DATA PROVIDED:
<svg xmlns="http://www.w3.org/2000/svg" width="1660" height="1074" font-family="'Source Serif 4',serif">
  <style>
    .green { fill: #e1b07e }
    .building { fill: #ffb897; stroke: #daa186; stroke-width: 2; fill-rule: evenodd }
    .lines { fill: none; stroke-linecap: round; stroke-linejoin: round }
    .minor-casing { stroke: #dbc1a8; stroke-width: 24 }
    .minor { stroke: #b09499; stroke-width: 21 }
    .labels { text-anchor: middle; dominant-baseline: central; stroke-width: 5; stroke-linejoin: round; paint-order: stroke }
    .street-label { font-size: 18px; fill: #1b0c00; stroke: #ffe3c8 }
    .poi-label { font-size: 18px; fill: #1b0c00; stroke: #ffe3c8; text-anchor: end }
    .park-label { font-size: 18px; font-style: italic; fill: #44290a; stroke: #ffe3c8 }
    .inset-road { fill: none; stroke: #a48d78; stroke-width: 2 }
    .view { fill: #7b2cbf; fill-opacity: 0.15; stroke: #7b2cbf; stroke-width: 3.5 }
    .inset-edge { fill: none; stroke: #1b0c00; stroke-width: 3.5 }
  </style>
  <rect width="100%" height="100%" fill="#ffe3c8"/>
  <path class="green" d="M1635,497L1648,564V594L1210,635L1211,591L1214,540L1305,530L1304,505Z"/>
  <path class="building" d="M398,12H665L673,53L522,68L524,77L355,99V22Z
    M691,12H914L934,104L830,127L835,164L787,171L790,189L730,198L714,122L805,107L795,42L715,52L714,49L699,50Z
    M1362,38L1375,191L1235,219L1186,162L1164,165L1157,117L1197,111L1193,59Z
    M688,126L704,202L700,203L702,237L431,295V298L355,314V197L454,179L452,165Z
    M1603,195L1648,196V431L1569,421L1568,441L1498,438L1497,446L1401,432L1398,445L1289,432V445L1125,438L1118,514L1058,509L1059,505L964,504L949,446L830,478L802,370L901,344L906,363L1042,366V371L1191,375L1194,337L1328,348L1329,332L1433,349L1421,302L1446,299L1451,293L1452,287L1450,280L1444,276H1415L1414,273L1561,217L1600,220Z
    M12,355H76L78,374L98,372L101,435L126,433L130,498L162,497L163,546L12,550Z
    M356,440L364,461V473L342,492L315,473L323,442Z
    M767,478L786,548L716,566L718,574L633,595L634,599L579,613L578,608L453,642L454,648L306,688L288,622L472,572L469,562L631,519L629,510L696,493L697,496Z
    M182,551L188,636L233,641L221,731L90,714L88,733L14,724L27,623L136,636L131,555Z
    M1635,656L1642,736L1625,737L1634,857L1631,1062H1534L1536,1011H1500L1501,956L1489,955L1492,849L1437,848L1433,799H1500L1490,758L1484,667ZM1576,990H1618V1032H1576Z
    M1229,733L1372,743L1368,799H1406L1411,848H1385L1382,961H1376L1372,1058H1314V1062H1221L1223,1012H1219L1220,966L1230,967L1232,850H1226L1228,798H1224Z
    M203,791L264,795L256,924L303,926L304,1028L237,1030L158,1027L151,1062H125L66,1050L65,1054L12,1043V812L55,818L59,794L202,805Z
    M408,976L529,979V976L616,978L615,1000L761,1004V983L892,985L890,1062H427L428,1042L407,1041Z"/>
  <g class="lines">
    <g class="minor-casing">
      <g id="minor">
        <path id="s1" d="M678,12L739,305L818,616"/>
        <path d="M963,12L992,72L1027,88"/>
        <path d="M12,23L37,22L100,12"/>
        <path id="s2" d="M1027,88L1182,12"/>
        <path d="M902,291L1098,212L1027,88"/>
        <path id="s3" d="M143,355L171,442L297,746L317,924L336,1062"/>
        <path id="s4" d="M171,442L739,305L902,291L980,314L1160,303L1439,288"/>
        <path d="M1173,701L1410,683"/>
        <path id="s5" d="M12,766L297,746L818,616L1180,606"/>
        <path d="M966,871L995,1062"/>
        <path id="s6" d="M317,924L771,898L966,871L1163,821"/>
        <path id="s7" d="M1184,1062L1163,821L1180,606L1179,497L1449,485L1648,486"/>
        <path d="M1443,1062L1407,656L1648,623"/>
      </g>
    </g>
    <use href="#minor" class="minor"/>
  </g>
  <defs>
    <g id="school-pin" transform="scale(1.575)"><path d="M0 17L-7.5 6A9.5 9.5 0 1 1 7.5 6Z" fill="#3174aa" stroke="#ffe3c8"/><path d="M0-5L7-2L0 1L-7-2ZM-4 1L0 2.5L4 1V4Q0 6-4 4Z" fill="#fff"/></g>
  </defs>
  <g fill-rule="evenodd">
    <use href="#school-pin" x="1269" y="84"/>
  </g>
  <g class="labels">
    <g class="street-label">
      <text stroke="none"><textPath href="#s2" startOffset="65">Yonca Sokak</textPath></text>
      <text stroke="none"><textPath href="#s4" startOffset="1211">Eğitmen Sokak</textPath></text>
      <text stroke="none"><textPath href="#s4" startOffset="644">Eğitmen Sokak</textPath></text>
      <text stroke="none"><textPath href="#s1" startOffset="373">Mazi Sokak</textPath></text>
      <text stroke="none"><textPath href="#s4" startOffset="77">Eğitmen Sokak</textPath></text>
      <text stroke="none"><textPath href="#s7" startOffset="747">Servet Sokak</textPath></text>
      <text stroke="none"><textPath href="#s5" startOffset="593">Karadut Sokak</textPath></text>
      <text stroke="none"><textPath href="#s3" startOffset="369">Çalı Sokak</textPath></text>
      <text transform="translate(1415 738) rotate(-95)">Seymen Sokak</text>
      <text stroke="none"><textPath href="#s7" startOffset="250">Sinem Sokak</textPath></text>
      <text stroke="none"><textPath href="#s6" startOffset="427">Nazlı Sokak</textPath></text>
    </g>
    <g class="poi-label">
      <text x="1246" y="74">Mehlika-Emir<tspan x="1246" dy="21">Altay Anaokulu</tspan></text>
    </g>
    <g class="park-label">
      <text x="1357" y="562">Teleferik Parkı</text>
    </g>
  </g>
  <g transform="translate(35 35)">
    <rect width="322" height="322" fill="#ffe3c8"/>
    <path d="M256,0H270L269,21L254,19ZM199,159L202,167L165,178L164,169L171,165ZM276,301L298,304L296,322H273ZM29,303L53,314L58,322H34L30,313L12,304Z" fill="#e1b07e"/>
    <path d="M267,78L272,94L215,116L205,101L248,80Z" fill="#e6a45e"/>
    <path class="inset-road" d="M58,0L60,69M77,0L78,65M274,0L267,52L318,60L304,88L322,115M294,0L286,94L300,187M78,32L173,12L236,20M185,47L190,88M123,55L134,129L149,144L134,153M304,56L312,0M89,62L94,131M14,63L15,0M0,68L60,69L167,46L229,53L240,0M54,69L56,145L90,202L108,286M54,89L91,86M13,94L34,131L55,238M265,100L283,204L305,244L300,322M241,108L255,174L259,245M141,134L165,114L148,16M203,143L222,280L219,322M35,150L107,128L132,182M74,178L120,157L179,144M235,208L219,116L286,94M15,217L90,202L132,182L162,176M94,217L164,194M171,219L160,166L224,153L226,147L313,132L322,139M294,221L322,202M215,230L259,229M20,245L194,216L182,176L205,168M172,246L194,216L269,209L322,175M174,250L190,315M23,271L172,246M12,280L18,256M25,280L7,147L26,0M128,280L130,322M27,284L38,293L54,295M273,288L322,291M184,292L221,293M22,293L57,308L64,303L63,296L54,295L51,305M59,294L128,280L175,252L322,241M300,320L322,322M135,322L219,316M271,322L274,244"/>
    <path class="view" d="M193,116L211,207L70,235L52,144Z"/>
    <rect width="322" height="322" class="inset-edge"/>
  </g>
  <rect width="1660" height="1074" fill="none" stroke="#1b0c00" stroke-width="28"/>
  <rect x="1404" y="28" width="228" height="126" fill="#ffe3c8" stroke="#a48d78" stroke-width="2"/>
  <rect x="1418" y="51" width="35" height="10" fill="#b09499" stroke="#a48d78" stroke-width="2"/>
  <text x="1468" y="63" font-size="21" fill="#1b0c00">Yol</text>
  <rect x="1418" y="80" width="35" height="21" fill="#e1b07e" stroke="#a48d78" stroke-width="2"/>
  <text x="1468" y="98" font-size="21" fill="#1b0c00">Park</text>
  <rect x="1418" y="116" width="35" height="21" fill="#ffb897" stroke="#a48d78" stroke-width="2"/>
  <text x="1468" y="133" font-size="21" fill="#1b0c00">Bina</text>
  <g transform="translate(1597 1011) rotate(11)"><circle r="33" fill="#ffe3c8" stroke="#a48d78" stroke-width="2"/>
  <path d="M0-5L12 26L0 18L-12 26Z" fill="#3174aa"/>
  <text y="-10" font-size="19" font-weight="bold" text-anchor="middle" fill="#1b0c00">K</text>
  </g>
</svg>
==
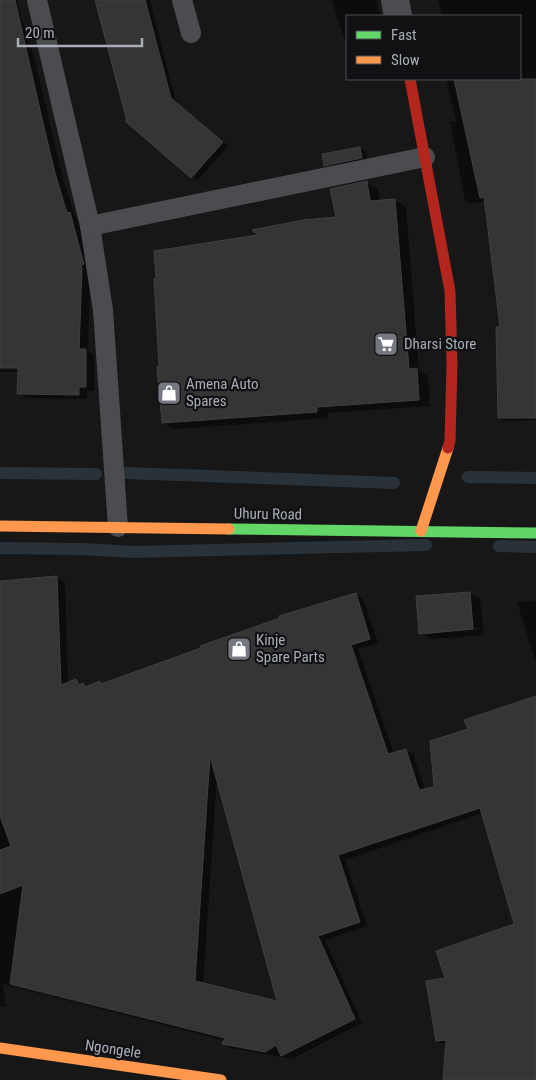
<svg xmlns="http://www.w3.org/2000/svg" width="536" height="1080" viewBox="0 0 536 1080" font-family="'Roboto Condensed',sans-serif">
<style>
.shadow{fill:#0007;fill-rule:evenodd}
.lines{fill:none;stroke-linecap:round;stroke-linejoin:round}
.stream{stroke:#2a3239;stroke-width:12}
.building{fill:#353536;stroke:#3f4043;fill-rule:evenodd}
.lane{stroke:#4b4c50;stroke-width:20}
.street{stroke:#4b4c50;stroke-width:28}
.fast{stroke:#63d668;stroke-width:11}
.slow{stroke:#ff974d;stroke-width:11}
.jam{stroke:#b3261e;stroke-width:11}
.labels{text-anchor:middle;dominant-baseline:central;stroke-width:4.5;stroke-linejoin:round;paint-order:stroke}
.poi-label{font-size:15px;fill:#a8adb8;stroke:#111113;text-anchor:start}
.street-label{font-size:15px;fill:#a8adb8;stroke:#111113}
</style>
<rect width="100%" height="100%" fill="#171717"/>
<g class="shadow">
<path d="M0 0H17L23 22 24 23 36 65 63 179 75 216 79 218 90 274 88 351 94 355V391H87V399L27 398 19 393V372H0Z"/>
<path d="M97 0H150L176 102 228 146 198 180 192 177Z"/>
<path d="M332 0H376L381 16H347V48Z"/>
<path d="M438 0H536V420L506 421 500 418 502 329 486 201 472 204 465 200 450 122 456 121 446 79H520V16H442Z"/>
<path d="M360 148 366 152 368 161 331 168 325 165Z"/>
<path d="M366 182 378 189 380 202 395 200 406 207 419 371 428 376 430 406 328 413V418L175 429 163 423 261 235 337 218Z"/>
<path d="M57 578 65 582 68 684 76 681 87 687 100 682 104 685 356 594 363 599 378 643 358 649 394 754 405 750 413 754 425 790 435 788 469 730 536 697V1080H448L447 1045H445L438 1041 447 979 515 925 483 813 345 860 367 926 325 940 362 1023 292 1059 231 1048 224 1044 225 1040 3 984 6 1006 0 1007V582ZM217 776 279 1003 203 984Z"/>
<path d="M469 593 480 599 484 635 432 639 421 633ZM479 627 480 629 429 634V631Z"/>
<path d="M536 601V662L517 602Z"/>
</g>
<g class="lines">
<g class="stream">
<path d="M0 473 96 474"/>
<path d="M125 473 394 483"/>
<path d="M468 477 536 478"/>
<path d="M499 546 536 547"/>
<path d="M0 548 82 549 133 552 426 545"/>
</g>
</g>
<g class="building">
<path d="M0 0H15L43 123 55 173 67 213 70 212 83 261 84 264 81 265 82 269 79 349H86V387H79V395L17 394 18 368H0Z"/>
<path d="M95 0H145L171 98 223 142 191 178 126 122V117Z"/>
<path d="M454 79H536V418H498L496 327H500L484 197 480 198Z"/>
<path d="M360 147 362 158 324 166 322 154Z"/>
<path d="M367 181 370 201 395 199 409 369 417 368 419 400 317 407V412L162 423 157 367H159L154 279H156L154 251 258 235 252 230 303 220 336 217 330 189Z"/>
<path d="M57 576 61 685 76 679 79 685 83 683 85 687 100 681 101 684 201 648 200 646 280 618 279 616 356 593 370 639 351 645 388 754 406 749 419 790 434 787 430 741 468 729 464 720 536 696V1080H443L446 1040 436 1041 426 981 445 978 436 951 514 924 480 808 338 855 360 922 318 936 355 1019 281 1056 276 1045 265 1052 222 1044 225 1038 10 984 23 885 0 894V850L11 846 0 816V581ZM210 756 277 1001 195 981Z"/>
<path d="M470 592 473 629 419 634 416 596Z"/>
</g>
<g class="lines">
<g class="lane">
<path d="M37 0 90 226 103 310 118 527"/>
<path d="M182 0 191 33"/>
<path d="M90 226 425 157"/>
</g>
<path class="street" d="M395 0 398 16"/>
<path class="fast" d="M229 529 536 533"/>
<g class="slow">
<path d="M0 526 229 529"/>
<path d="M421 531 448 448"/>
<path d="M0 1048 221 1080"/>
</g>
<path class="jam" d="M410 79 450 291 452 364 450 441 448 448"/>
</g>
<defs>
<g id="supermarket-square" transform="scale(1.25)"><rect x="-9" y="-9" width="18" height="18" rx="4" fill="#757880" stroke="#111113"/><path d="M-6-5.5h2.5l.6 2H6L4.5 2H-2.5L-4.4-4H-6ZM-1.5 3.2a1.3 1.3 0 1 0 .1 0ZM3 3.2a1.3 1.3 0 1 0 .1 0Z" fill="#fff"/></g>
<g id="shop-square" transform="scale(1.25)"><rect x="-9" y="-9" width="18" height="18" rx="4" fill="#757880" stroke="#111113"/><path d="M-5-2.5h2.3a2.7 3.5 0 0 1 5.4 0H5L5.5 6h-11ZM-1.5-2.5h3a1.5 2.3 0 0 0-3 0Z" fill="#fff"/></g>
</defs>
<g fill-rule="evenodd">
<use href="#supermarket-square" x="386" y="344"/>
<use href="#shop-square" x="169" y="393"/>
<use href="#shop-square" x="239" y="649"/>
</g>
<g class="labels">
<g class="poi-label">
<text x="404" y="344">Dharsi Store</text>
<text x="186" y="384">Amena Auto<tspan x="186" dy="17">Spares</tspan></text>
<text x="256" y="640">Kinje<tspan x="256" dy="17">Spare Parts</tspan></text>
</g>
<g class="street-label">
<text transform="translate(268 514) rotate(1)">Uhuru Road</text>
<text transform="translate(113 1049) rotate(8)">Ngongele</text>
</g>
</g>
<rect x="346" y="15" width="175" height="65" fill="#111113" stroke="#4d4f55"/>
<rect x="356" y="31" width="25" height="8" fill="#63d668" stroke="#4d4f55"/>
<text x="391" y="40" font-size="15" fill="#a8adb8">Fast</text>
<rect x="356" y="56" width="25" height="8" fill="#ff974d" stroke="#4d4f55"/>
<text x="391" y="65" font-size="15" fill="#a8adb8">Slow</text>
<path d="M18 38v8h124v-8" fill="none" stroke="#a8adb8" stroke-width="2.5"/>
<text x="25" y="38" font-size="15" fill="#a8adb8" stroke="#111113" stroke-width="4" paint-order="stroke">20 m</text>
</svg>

EXERCISE DESCRIPTION:
Of the entries above, transcribe exactly those lines that fall between the line containing "#ffb897; stroke: #daa186;" and the line containing "M356,440L364,461V473L342,492L315,473L323,442Z", together with those two lines.

TASK ANSWER:
    .building { fill: #ffb897; stroke: #daa186; stroke-width: 2; fill-rule: evenodd }
    .lines { fill: none; stroke-linecap: round; stroke-linejoin: round }
    .minor-casing { stroke: #dbc1a8; stroke-width: 24 }
    .minor { stroke: #b09499; stroke-width: 21 }
    .labels { text-anchor: middle; dominant-baseline: central; stroke-width: 5; stroke-linejoin: round; paint-order: stroke }
    .street-label { font-size: 18px; fill: #1b0c00; stroke: #ffe3c8 }
    .poi-label { font-size: 18px; fill: #1b0c00; stroke: #ffe3c8; text-anchor: end }
    .park-label { font-size: 18px; font-style: italic; fill: #44290a; stroke: #ffe3c8 }
    .inset-road { fill: none; stroke: #a48d78; stroke-width: 2 }
    .view { fill: #7b2cbf; fill-opacity: 0.15; stroke: #7b2cbf; stroke-width: 3.5 }
    .inset-edge { fill: none; stroke: #1b0c00; stroke-width: 3.5 }
  </style>
  <rect width="100%" height="100%" fill="#ffe3c8"/>
  <path class="green" d="M1635,497L1648,564V594L1210,635L1211,591L1214,540L1305,530L1304,505Z"/>
  <path class="building" d="M398,12H665L673,53L522,68L524,77L355,99V22Z
    M691,12H914L934,104L830,127L835,164L787,171L790,189L730,198L714,122L805,107L795,42L715,52L714,49L699,50Z
    M1362,38L1375,191L1235,219L1186,162L1164,165L1157,117L1197,111L1193,59Z
    M688,126L704,202L700,203L702,237L431,295V298L355,314V197L454,179L452,165Z
    M1603,195L1648,196V431L1569,421L1568,441L1498,438L1497,446L1401,432L1398,445L1289,432V445L1125,438L1118,514L1058,509L1059,505L964,504L949,446L830,478L802,370L901,344L906,363L1042,366V371L1191,375L1194,337L1328,348L1329,332L1433,349L1421,302L1446,299L1451,293L1452,287L1450,280L1444,276H1415L1414,273L1561,217L1600,220Z
    M12,355H76L78,374L98,372L101,435L126,433L130,498L162,497L163,546L12,550Z
    M356,440L364,461V473L342,492L315,473L323,442Z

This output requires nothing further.